On December 6, 2016, Southside Bancshares, Inc. (the “Company”) entered into an underwriting agreement (the “Underwriting Agreement”) with Keefe, Bruyette & Woods, Inc. (the “Underwriter”) to issue and sell 1,900,000 shares of the Company’s common stock, $1.25 par value per share (“Common Stock”), at a public offering price of $36.50 per share in an underwritten public offering (the “Offering”). As part of the Offering, the Company granted the Underwriter a 30-day option to purchase up to an additional 285,000 shares of Common Stock at the public offering price less the underwriting discount (the “Over-Allotment Option”).
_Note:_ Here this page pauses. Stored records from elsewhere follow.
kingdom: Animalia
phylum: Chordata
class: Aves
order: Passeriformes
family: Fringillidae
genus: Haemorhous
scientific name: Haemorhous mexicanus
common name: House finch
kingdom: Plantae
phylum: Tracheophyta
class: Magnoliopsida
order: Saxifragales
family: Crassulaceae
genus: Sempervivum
The Underwriter elected to exercise the Over-Allotment Option in full on December 7, 2016. The Offering was completed on December 9, 2016 pursuant to the terms of the Underwriting Agreement. The underwriting discounts and commissions were $1.6425 per share sold in the Offering. The net proceeds of the Offering, after underwriting discounts and estimated expenses, and with the Underwriter’s exercise of the Over-Allotment Option, were approximately $75.9 million.

 

The Underwriting Agreement contains customary representations, warranties and agreements of the Company, customary conditions to closing, obligations of the parties and termination provisions. The foregoing description is qualified in its entirety by reference to the Underwriting Agreement, a copy of which is attached hereto as Exhibit 1.1 and incorporated herein by reference.

 

Pursuant to the Underwriting Agreement, directors and certain executive officers of the Company entered into agreements in substantially the form included as an exhibit to the Underwriting Agreement providing for a 90-day “lock-up” period with respect to sales of specified securities, subject to certain exceptions.

 

The offer and sale of shares of Common Stock sold in the Offering were registered under the Securities Act of 1933, as amended, pursuant to an effective shelf registration statement on Form S-3 (Registration No. 333-213580) dated September 12, 2016. The offer and sale of the shares of Common Stock in the Offering are described in the Company’s prospectus constituting a part of the Registration Statement, as supplemented by a final prospectus supplement dated December 6, 2016.

 

Item 9.01 Financial Statements and Exhibits.

 

  (d) Exhibits.

 

Exhibit
Number
  Description
   
1.1   Underwriting Agreement, dated December 6, 2016, by and between the Company and Keefe, Bruyette & Woods, Inc.
     
5.1   Opinion of Alston & Bird LLP regarding the legality of the Common Stock.
     
23.1   Consent of Alston & Bird LLP (included in Exhibit 5.1 filed herewith).

 

   

 

 

SIGNATURES

 

Pursuant to the requirements of the Securities Exchange Act of 1934, the registrant has duly caused this report to be signed on its behalf by the undersigned, hereunto duly authorized.

 

    Southside Bancshares, Inc.
     
  By: /s/ Julie N. Shamburger
    Julie N. Shamburger, CPA
    Executive Vice President and Chief Financial Officer
     
Dated: December 12, 2016    

 

   

 

 

EXHIBIT LIST

 

Exhibit
Number
  Description
     
1.1   Underwriting Agreement, dated December 6, 2016, by and between the Company and Keefe, Bruyette & Woods, Inc.
     
5.1   Opinion of Alston & Bird LLP regarding the legality of the Common Stock.
     
23.1   Consent of Alston & Bird LLP (included in Exhibit 5.1 filed herewith).